[Butir Tindakan a] Menurut teks tentang Hukum Taurat, maut berkuasa dari zaman siapa sampai zaman siapa sebelum Hukum Taurat ada?

[Teks Pilihan]
Pada ay. 13 dikatakan: “sebelum hukum taurat
ada, dosa telah ada di dunia ini”. Sesuai dengan penjelasan di atas mengenai
pemberian Allah akan Hukum Taurat kepada bangsa Israel, maka dapat kita pahami
bahwa hukum taurat itu tidak menyebabkan manusia berdosa atau lepas dari dosa.
Akan tetapi, dengan Hukum Taurat kita dapat mengenal dan mengukur standar
ketaatan kita terhadap perintah Allah. Sebelum Hukum Taurat ada, maut berkuasa
dari zaman Adam sampai Musa (ay. 14). Kita tidak mengetahui berapa zaman atau
berapa generasikah masa si Adam dibandingkan dengan Musa. Namun kita dapat
memahami, bahwa Allah telah memberikan Hukum Taurat kepada bangsa Israel ketika
masa atau zaman Musa sebagai tanda meterai atau identitas yang pasti sebagai
umat yang telah dibebaskan. Hukum Taurat itu akan selalu berlaku sampai
sekarang sampai Dia yang akan datang (kesudahan segalanya digantikan dengan
suatu kekekalan). Dia yang dimaksudkan di sini dapat diartikan Yesus Kristus.
Karunia
Allah tidaklah sama dengan pelanggaran si Adam (ay. 15). Karunia Allah
membuahkan kebebasan dan kemeredekaan dari kematian kekal (thanatos) dan karunia Allah mengarahkan pandangan kita kepada suatu
kehidupan yang kekal. Walaupun kita mati secara jasmani dalam iman (apotheneskho), namun kita beroleh suatu
kehidpan yang kekal. Sedangkan pelanggaran si Adam membuahkan kematian kekal (thanatos) yang digambarkan sebagai
suatu hukuman yang sangat ngeri dan penuh ratapan, dan di sana tidak ada
kebahagiaan. Namun, harus dipahami dan dihidupi bahwa Kasih karunia Allah
melampaui pelanggaran yang dilakukan oleh Adam, sehingga ada pengampunan.

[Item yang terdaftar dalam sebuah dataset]
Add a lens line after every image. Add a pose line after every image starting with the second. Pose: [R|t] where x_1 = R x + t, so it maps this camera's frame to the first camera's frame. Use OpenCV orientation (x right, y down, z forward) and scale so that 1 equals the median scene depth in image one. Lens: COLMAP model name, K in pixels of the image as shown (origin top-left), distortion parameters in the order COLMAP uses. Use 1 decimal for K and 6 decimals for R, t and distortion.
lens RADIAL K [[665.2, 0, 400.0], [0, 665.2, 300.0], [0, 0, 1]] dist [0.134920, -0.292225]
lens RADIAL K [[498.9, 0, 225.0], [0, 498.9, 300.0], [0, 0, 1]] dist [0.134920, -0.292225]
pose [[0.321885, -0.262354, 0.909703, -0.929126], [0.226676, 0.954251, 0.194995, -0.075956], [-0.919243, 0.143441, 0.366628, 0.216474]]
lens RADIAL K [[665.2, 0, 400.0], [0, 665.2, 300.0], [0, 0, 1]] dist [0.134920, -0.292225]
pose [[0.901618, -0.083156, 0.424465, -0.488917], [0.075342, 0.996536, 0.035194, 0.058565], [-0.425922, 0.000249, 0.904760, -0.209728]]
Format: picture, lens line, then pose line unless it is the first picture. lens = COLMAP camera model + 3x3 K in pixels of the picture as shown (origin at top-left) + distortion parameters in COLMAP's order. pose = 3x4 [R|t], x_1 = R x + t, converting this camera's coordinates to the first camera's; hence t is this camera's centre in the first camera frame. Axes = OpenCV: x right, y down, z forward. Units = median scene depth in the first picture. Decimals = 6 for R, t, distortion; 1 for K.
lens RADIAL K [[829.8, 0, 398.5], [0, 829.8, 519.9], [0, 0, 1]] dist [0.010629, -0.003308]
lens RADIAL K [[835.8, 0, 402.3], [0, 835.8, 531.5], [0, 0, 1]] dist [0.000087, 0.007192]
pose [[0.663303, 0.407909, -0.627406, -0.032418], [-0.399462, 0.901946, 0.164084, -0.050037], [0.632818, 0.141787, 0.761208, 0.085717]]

[Butir Tindakan b] Tuliskan kembali baris-baris daftar secara persis, dimulai dari baris pertama daftar dan berhenti setelah baris yang memuat "0.000249, 0.904760, -0.209728]]", dengan kedua ujungnya ikut disertakan.

[Jawaban Tertulis a] Dari zaman Adam sampai Musa.

[Jawaban Tertulis b]
Add a lens line after every image. Add a pose line after every image starting with the second. Pose: [R|t] where x_1 = R x + t, so it maps this camera's frame to the first camera's frame. Use OpenCV orientation (x right, y down, z forward) and scale so that 1 equals the median scene depth in image one. Lens: COLMAP model name, K in pixels of the image as shown (origin top-left), distortion parameters in the order COLMAP uses. Use 1 decimal for K and 6 decimals for R, t and distortion.
lens RADIAL K [[665.2, 0, 400.0], [0, 665.2, 300.0], [0, 0, 1]] dist [0.134920, -0.292225]
lens RADIAL K [[498.9, 0, 225.0], [0, 498.9, 300.0], [0, 0, 1]] dist [0.134920, -0.292225]
pose [[0.321885, -0.262354, 0.909703, -0.929126], [0.226676, 0.954251, 0.194995, -0.075956], [-0.919243, 0.143441, 0.366628, 0.216474]]
lens RADIAL K [[665.2, 0, 400.0], [0, 665.2, 300.0], [0, 0, 1]] dist [0.134920, -0.292225]
pose [[0.901618, -0.083156, 0.424465, -0.488917], [0.075342, 0.996536, 0.035194, 0.058565], [-0.425922, 0.000249, 0.904760, -0.209728]]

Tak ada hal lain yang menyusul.